→ **What you have to do**
Your answer must restate the listing below word for word and contain no images.

====== Data under study

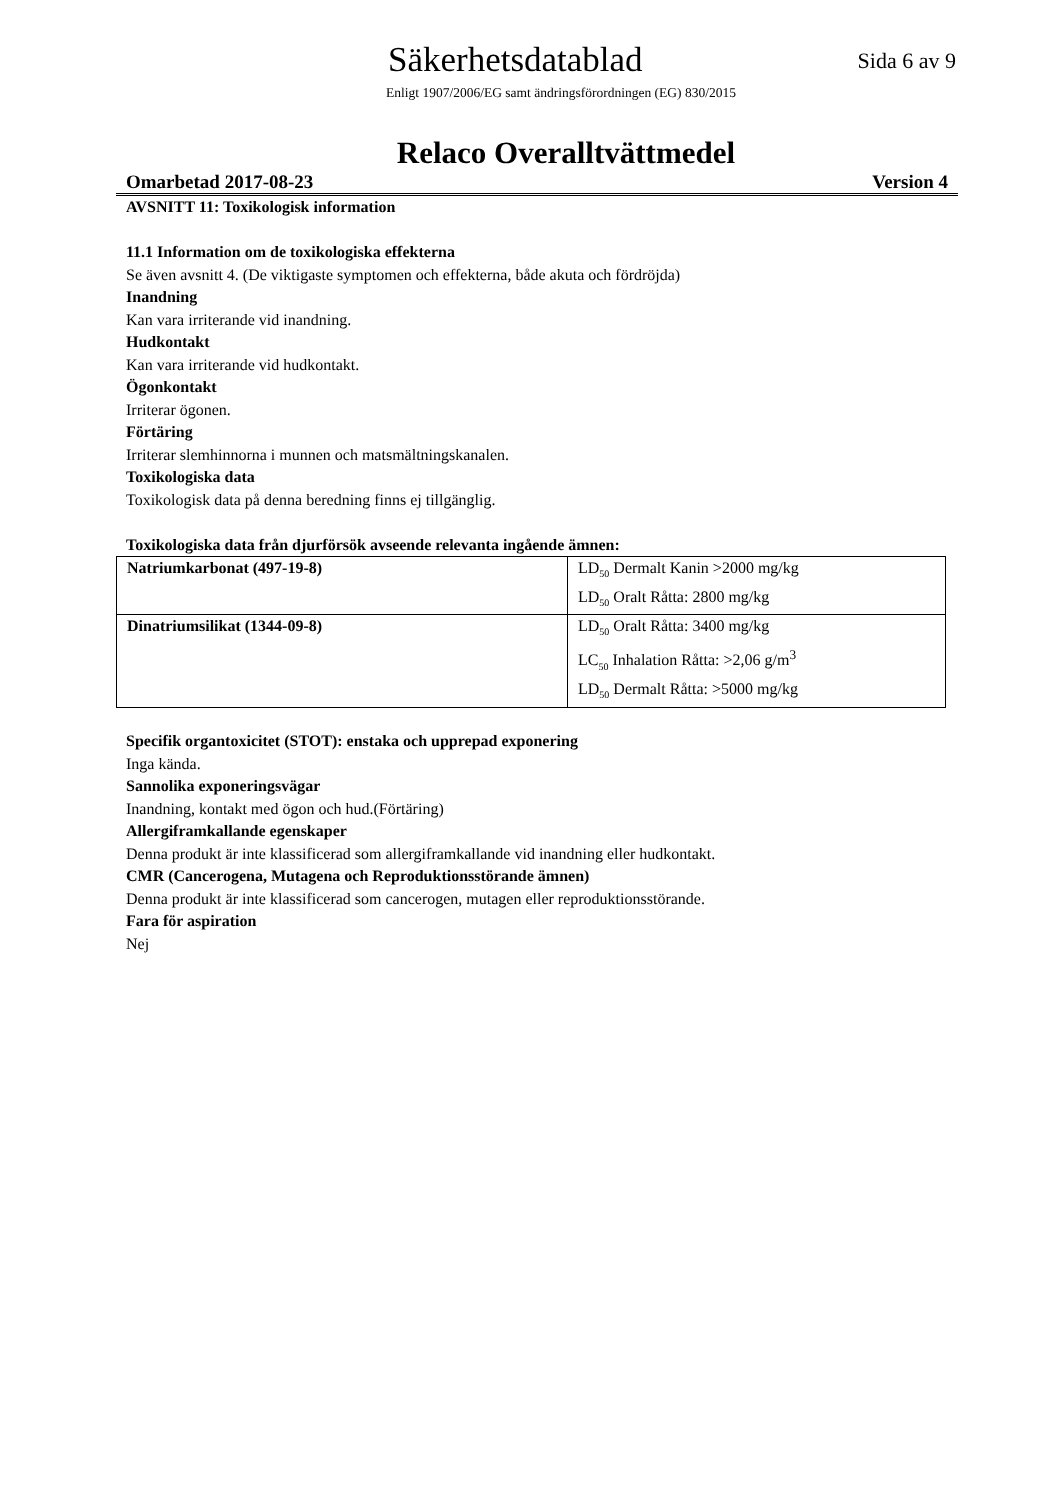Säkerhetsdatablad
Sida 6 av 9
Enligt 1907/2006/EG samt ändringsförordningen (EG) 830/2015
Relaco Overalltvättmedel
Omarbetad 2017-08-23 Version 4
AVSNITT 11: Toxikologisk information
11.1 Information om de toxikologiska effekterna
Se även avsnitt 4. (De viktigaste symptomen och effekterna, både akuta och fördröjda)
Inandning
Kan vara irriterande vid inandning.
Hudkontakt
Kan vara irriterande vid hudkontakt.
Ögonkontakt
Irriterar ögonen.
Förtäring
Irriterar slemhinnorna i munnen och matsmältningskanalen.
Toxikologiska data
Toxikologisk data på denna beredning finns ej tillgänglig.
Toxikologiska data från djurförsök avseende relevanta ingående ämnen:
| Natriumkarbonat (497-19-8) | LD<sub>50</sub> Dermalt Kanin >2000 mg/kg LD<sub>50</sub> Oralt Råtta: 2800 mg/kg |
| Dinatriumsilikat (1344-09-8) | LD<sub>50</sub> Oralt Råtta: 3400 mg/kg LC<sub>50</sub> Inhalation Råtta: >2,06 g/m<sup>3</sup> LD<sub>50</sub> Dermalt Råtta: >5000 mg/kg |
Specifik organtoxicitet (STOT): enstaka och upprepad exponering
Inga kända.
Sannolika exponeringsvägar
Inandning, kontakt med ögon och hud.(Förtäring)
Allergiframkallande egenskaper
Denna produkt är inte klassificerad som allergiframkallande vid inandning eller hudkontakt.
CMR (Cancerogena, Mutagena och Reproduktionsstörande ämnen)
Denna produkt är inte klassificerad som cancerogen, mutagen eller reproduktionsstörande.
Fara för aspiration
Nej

============

→ **Response to this exercise**
Säkerhetsdatablad
Sida 6 av 9
Enligt 1907/2006/EG samt ändringsförordningen (EG) 830/2015
Relaco Overalltvättmedel
Omarbetad 2017-08-23 Version 4
AVSNITT 11: Toxikologisk information
11.1 Information om de toxikologiska effekterna
Se även avsnitt 4. (De viktigaste symptomen och effekterna, både akuta och fördröjda)
Inandning
Kan vara irriterande vid inandning.
Hudkontakt
Kan vara irriterande vid hudkontakt.
Ögonkontakt
Irriterar ögonen.
Förtäring
Irriterar slemhinnorna i munnen och matsmältningskanalen.
Toxikologiska data
Toxikologisk data på denna beredning finns ej tillgänglig.
Toxikologiska data från djurförsök avseende relevanta ingående ämnen:
| Natriumkarbonat (497-19-8) | LD<sub>50</sub> Dermalt Kanin >2000 mg/kg LD<sub>50</sub> Oralt Råtta: 2800 mg/kg |
| Dinatriumsilikat (1344-09-8) | LD<sub>50</sub> Oralt Råtta: 3400 mg/kg LC<sub>50</sub> Inhalation Råtta: >2,06 g/m<sup>3</sup> LD<sub>50</sub> Dermalt Råtta: >5000 mg/kg |
Specifik organtoxicitet (STOT): enstaka och upprepad exponering
Inga kända.
Sannolika exponeringsvägar
Inandning, kontakt med ögon och hud.(Förtäring)
Allergiframkallande egenskaper
Denna produkt är inte klassificerad som allergiframkallande vid inandning eller hudkontakt.
CMR (Cancerogena, Mutagena och Reproduktionsstörande ämnen)
Denna produkt är inte klassificerad som cancerogen, mutagen eller reproduktionsstörande.
Fara för aspiration
Nej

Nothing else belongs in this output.